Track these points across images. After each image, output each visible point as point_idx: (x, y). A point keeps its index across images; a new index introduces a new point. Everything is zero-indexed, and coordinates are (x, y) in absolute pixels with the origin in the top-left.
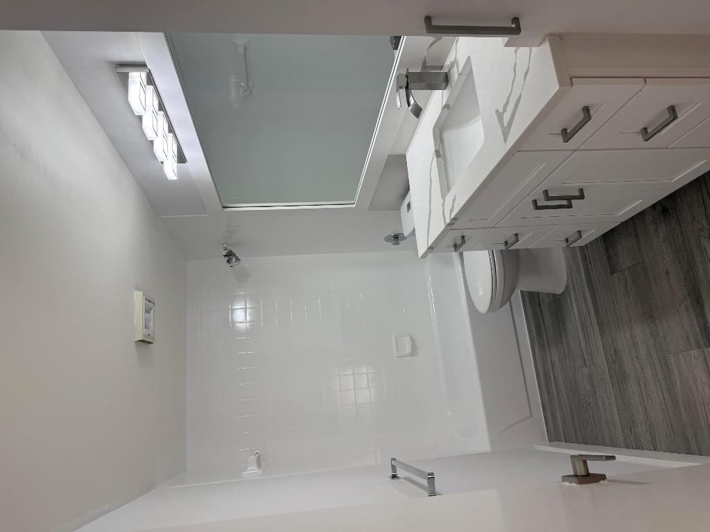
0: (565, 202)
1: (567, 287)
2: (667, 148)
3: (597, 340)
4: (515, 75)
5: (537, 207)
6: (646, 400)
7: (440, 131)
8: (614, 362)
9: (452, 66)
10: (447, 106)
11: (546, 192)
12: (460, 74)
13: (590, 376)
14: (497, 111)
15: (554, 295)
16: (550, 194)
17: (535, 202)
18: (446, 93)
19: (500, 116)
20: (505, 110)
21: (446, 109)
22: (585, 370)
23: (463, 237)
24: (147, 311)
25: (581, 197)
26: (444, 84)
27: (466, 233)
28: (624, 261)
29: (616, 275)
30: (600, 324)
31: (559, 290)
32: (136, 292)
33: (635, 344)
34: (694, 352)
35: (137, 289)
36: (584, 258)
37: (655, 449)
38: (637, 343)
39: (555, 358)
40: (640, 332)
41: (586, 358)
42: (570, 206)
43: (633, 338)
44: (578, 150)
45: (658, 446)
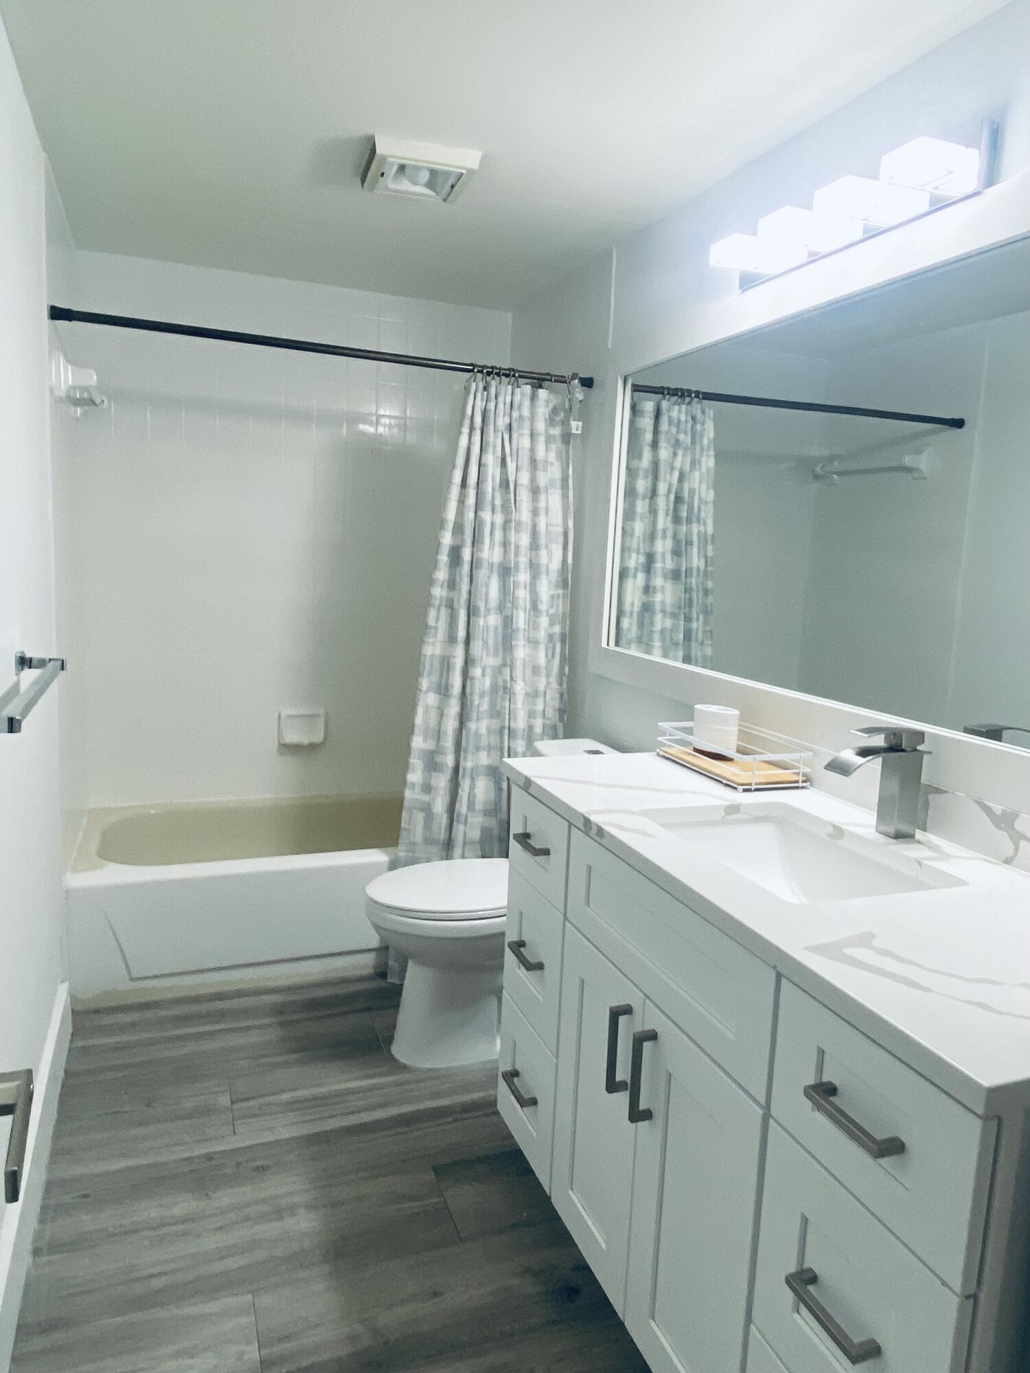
0: (623, 1076)
1: (404, 1068)
2: (749, 1319)
3: (286, 1129)
4: (969, 980)
5: (616, 1014)
6: (150, 1233)
7: (779, 818)
8: (238, 1165)
9: (931, 848)
10: (838, 832)
11: (653, 1036)
12: (920, 864)
13: (208, 1111)
14: (871, 935)
15: (390, 1040)
16: (647, 1046)
17: (628, 1010)
18: (870, 832)
19: (865, 940)
20: (879, 951)
21: (831, 830)
22: (225, 1100)
23: (546, 852)
24: (434, 178)
25: (637, 1115)
26: (892, 830)
27: (558, 858)
28: (461, 1197)
29: (430, 1176)
31: (401, 1051)
32: (479, 154)
33: (278, 1214)
34: (252, 1354)
35: (485, 160)
36: (467, 1108)
37: (36, 1252)
38: (281, 1218)
39: (254, 1038)
40: (304, 1226)
41: (251, 1103)
42: (612, 1086)
43: (292, 1210)
44: (767, 1117)
45: (45, 1259)
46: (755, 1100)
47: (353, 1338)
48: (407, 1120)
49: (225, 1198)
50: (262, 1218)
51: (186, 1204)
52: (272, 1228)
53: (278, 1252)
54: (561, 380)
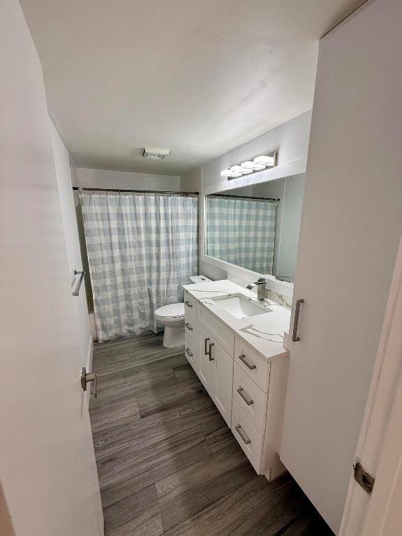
0: (208, 351)
1: (166, 348)
2: (232, 397)
4: (268, 334)
6: (115, 387)
7: (239, 296)
9: (267, 302)
12: (265, 307)
13: (125, 360)
14: (252, 325)
15: (162, 342)
16: (212, 346)
17: (208, 339)
18: (256, 300)
19: (250, 327)
20: (253, 329)
21: (248, 299)
22: (128, 358)
23: (192, 306)
24: (159, 156)
25: (211, 359)
26: (260, 299)
27: (194, 308)
28: (179, 374)
29: (172, 370)
31: (164, 344)
32: (168, 151)
33: (141, 381)
34: (138, 410)
35: (170, 152)
36: (180, 356)
39: (134, 344)
40: (147, 383)
41: (134, 358)
42: (206, 354)
43: (144, 380)
44: (234, 361)
46: (232, 357)
47: (158, 405)
48: (167, 359)
49: (130, 379)
50: (138, 382)
51: (122, 381)
52: (140, 384)
53: (142, 389)
54: (192, 194)
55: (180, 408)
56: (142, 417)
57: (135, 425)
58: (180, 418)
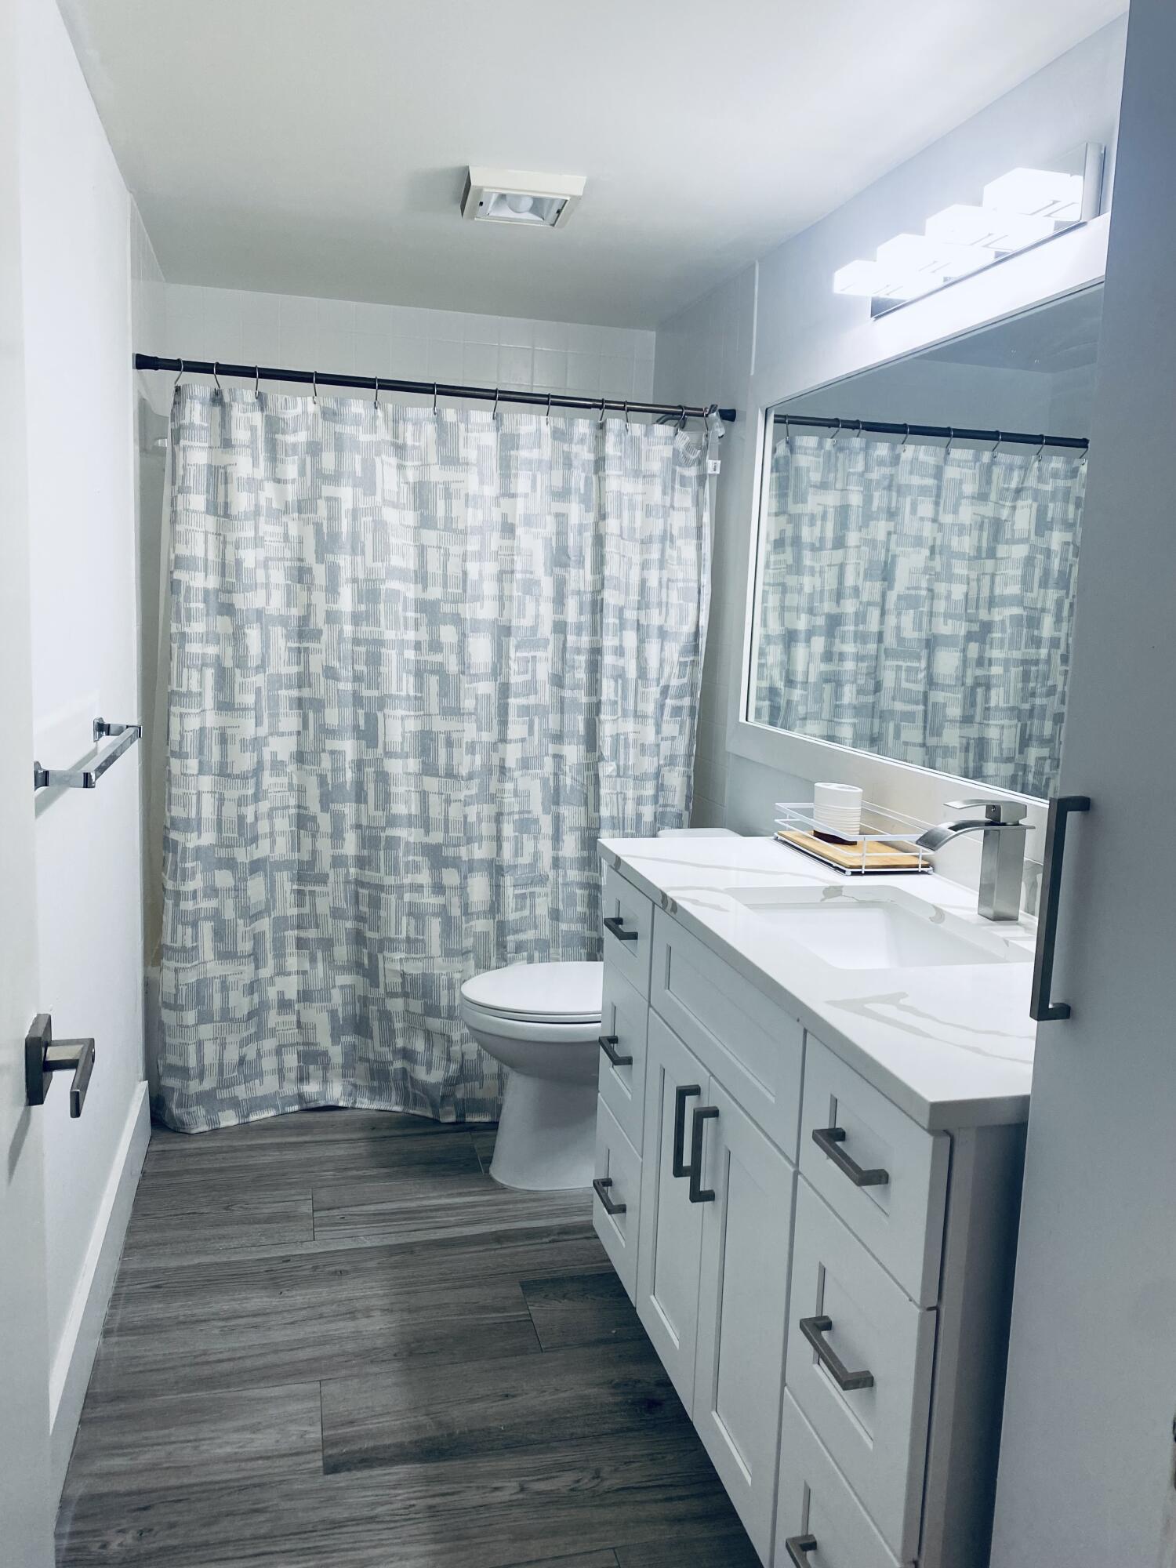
0: (687, 1161)
1: (503, 1189)
2: (784, 1384)
3: (370, 1238)
4: (977, 1032)
5: (682, 1094)
6: (221, 1324)
8: (315, 1268)
10: (940, 914)
11: (714, 1113)
13: (288, 1217)
14: (904, 995)
15: (488, 1161)
16: (708, 1122)
17: (695, 1091)
19: (892, 999)
20: (903, 1008)
21: (933, 913)
22: (306, 1208)
25: (696, 1197)
26: (990, 912)
27: (643, 944)
28: (548, 1312)
29: (518, 1291)
30: (408, 1249)
31: (500, 1172)
32: (583, 179)
33: (352, 1315)
34: (315, 1434)
35: (589, 186)
36: (565, 1231)
37: (107, 1333)
38: (354, 1318)
39: (340, 1151)
40: (378, 1327)
41: (335, 1212)
42: (679, 1171)
43: (367, 1312)
44: (796, 1174)
45: (114, 1339)
46: (787, 1158)
47: (419, 1428)
48: (499, 1238)
49: (299, 1297)
50: (337, 1316)
51: (258, 1300)
52: (346, 1327)
53: (350, 1346)
54: (700, 414)
55: (527, 1461)
56: (332, 1467)
57: (288, 1496)
58: (520, 1504)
____________________
▶ [TASK DIRECTIONS]
Could you reproduce the records above exactly, leaving out every picture?

▶ [SOLUTION TO THIS PROBLEM]
Track these points across images. After each image, output each visible point as point_idx: (x, y). A point keeps its index across images; a new index introduces a new point. Everything is zero-indexed, and coordinates are (x, y) in absolute pixels with the origin in the top-left.
0: (565, 202)
1: (567, 287)
2: (667, 148)
3: (597, 340)
4: (515, 75)
5: (537, 207)
6: (646, 400)
7: (440, 131)
8: (614, 362)
9: (452, 66)
10: (447, 106)
11: (546, 192)
12: (460, 74)
13: (590, 376)
14: (497, 111)
15: (554, 295)
16: (550, 194)
17: (535, 202)
18: (446, 93)
19: (500, 116)
20: (505, 110)
21: (446, 109)
22: (585, 370)
23: (463, 237)
24: (147, 311)
25: (581, 197)
26: (444, 84)
27: (466, 233)
28: (624, 261)
29: (616, 275)
30: (600, 324)
31: (559, 290)
32: (136, 292)
33: (635, 344)
34: (694, 352)
35: (137, 289)
36: (584, 258)
37: (655, 449)
38: (637, 343)
39: (555, 358)
40: (640, 332)
41: (586, 358)
42: (570, 206)
43: (633, 338)
44: (578, 150)
45: (658, 446)
0: (623, 1076)
1: (404, 1068)
2: (749, 1319)
3: (286, 1129)
4: (969, 980)
5: (616, 1014)
6: (150, 1233)
7: (779, 818)
8: (238, 1165)
9: (931, 848)
10: (838, 832)
11: (653, 1036)
12: (920, 864)
13: (208, 1111)
14: (871, 935)
15: (390, 1040)
16: (647, 1046)
17: (628, 1010)
18: (870, 832)
19: (865, 940)
20: (879, 951)
21: (831, 830)
22: (225, 1100)
23: (546, 852)
24: (434, 178)
25: (637, 1115)
26: (892, 830)
27: (558, 858)
28: (461, 1197)
29: (430, 1176)
31: (401, 1051)
32: (479, 154)
33: (278, 1214)
34: (252, 1354)
35: (485, 160)
36: (467, 1108)
37: (36, 1252)
38: (281, 1218)
39: (254, 1038)
40: (304, 1226)
41: (251, 1103)
42: (612, 1086)
43: (292, 1210)
44: (767, 1117)
45: (45, 1259)
46: (755, 1100)
47: (353, 1338)
48: (407, 1120)
49: (225, 1198)
50: (262, 1218)
51: (186, 1204)
52: (272, 1228)
53: (278, 1252)
54: (561, 380)
0: (208, 351)
1: (166, 348)
2: (232, 397)
4: (268, 334)
6: (115, 387)
7: (239, 296)
9: (267, 302)
12: (265, 307)
13: (125, 360)
14: (252, 325)
15: (162, 342)
16: (212, 346)
17: (208, 339)
18: (256, 300)
19: (250, 327)
20: (253, 329)
21: (248, 299)
22: (128, 358)
23: (192, 306)
24: (159, 156)
25: (211, 359)
26: (260, 299)
27: (194, 308)
28: (179, 374)
29: (172, 370)
31: (164, 344)
32: (168, 151)
33: (141, 381)
34: (138, 410)
35: (170, 152)
36: (180, 356)
39: (134, 344)
40: (147, 383)
41: (134, 358)
42: (206, 354)
43: (144, 380)
44: (234, 361)
46: (232, 357)
47: (158, 405)
48: (167, 359)
49: (130, 379)
50: (138, 382)
51: (122, 381)
52: (140, 384)
53: (142, 389)
54: (192, 194)
55: (180, 408)
56: (142, 417)
57: (135, 425)
58: (180, 418)
0: (687, 1161)
1: (503, 1189)
2: (784, 1384)
3: (370, 1238)
4: (977, 1032)
5: (682, 1094)
6: (221, 1324)
8: (315, 1268)
10: (940, 914)
11: (714, 1113)
13: (288, 1217)
14: (904, 995)
15: (488, 1161)
16: (708, 1122)
17: (695, 1091)
19: (892, 999)
20: (903, 1008)
21: (933, 913)
22: (306, 1208)
25: (696, 1197)
26: (990, 912)
27: (643, 944)
28: (548, 1312)
29: (518, 1291)
30: (408, 1249)
31: (500, 1172)
32: (583, 179)
33: (352, 1315)
34: (315, 1434)
35: (589, 186)
36: (565, 1231)
37: (107, 1333)
38: (354, 1318)
39: (340, 1151)
40: (378, 1327)
41: (335, 1212)
42: (679, 1171)
43: (367, 1312)
44: (796, 1174)
45: (114, 1339)
46: (787, 1158)
47: (419, 1428)
48: (499, 1238)
49: (299, 1297)
50: (337, 1316)
51: (258, 1300)
52: (346, 1327)
53: (350, 1346)
54: (700, 414)
55: (527, 1461)
56: (332, 1467)
57: (288, 1496)
58: (520, 1504)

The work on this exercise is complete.